Kako probierte mich immer wieder aufzumuntern. Sie war eine gute Frau oder Sie hat dich sehr geliebt erklärte er mir. Das half jedoch alles nichts, sie war tot. Sie wurde hingerichtet. Ist sie dem Waldgott zum Opfer gefallen? Oder hatte mein Vater etwas damit zu tun?

Vor uns offenbarte sich der See. Theo und die anderen unterhielten sich. Herzhaftes Gelächter und das Grummeln von Hobor erfüllte die Geräusche des Waldes.

»Hey Leute«, sagte Kako vorsichtig. Er legte den leblosen Körper meiner Mutter auf ein Fleckchen Wiese ab.

»Nein, bitte nicht«, murmelte Alma. Sie lief zu dem Leichnam und senkte ihren Blick zu Boden. Langsam zog sie Kakos Shirt von meiner Mutter und offenbarte einen grauenvollen Anblick. Den durchbohrten Kopf. Sie musste schlucken und wandte sich ab.

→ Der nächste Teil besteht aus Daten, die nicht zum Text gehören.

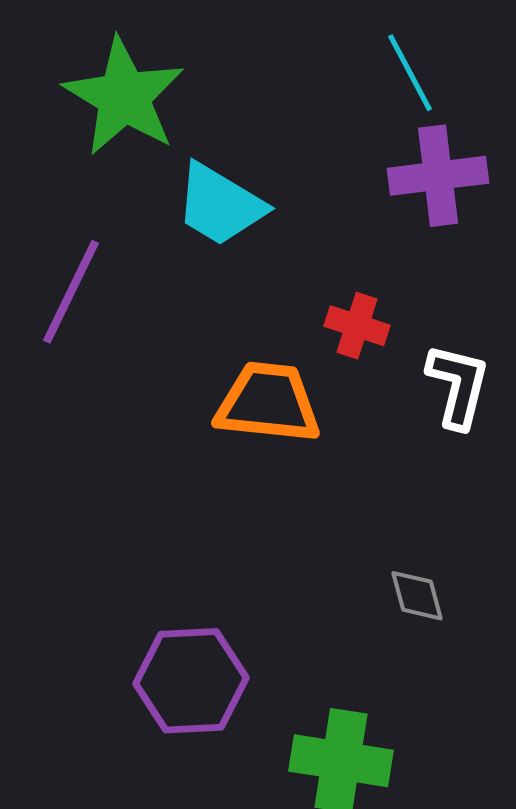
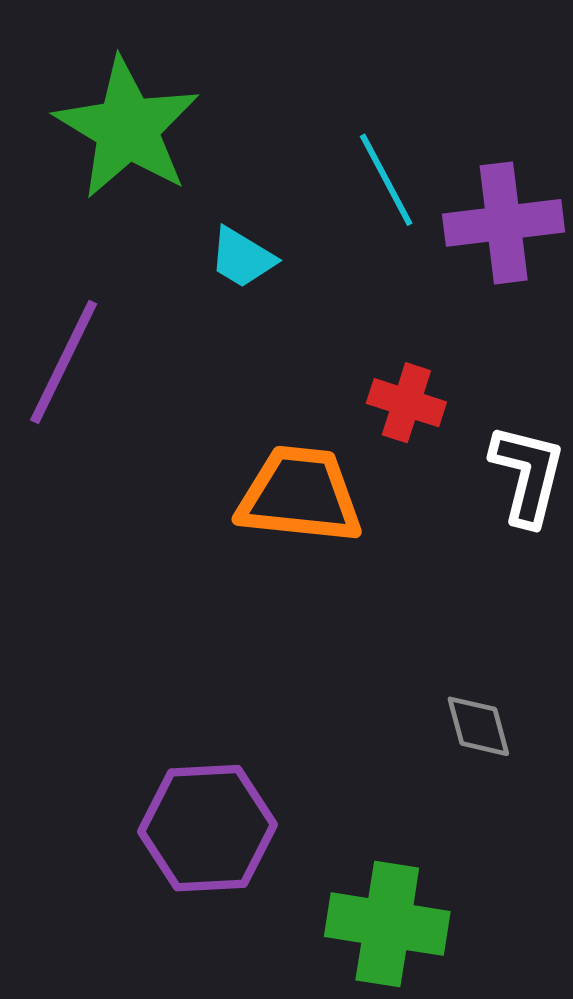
cyan line: (410, 73) -> (386, 180), moved
cyan trapezoid: (220, 205) -> (242, 258), size x0.6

Ich setzte mich auf den umgekippten Baum.

»Hektor, das tut mir so leid«, flüsterte Theo. Er stand hinter mir und legte seine Hände auf meine Schultern. Ich atmete tief ein. Dann verlor ich die Kontrolle meiner Gefühle. Ich konnte meine Tränen nicht mehr zurückhalten. Theo streichelte mir über den Rücken. Wei kam ebenfalls zu uns und platzierte sich neben mich.

»Sie musste so leiden.« Ich spürte einen Knoten im Hals.

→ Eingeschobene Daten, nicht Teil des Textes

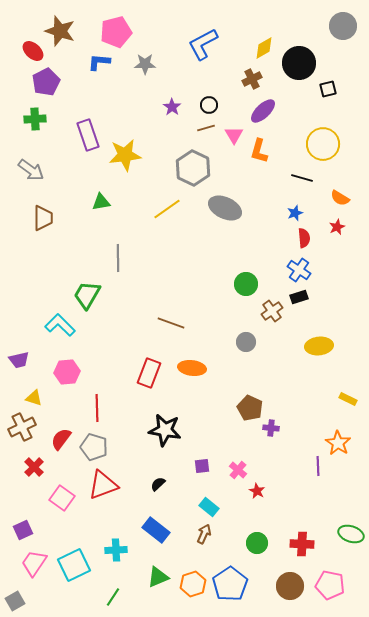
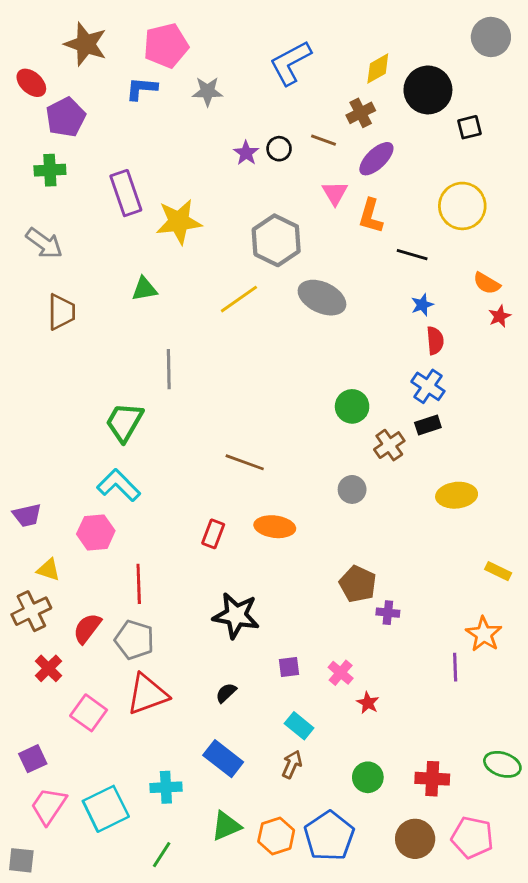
red ellipse: (33, 51) -> (31, 83), moved
black circle: (209, 105) -> (279, 149), moved
brown line: (206, 128) -> (323, 140), moved, turned 36
black line: (302, 178) -> (412, 255), moved
red star: (337, 227) -> (500, 316), moved
cyan L-shape: (60, 325) -> (119, 485), moved
red rectangle: (149, 373) -> (213, 534), size x0.7
gray square: (15, 601) -> (21, 860), turned 36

»Hektor, das weißt du nicht.« Wei streichelte mir vorsichtig über den Oberschenkel.

»Guck sie dir doch an!« Mein Körper zitterte. Ich merkte wie trocken mein Mund war und ich befeuchtete ihn mit meiner Zunge. Dabei schmeckte ich die salzigen Tränen. »Das hat sie nicht verdient.« Ich schluckte den Kloß im Hals herunter und wischte mir mit meinem Handrücken die Tränen aus dem Gesicht.

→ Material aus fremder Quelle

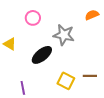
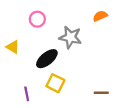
brown line: (90, 76) -> (101, 93), moved
yellow square: (66, 81) -> (55, 83), moved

»Wei! Theo! Kommt ihr mal kurz?« Alma war etwas über die Leiche gebeugt. Ich riskierte einen kurzen Blick, aber als ich den zerfleischten Körper sah, zuckte ich zusammen und senkte meinen Kopf erneut.

In diesem Moment flatterte ein Schmetterling auf meine Hand. Ich starrte auf seine wunderschönen bunten Flügel.

»Na, mein Kleiner«, flüsterte ich und hob meine Hand langsam vor mein Gesicht. »Wie geht es dir?« Er flatterte mit seinen Flügeln. Ihm ging es also gut. »Pass auf dich auf«, murmelte ich. Dann erhob er sich und flog über meinen Kopf hinweg. Auf meinen trockenen Lippen machte sich ein kleines Lächeln breit. Wollte mir der Schmetterling etwas mitteilen? Sollte ich nicht traurig sein?

Ich stand auf und schaute zu meinen Freunden. Kako und Wei wuschen oberkörperfrei ihre Kleidung im See. Alma unterhielt sich mit Theo und den Nymphen. Hobor lehnte an einem Baum und schien zu schlafen. Wilbur lag eng an seinen steinigen Körper geschmiegt und schlief ebenfalls.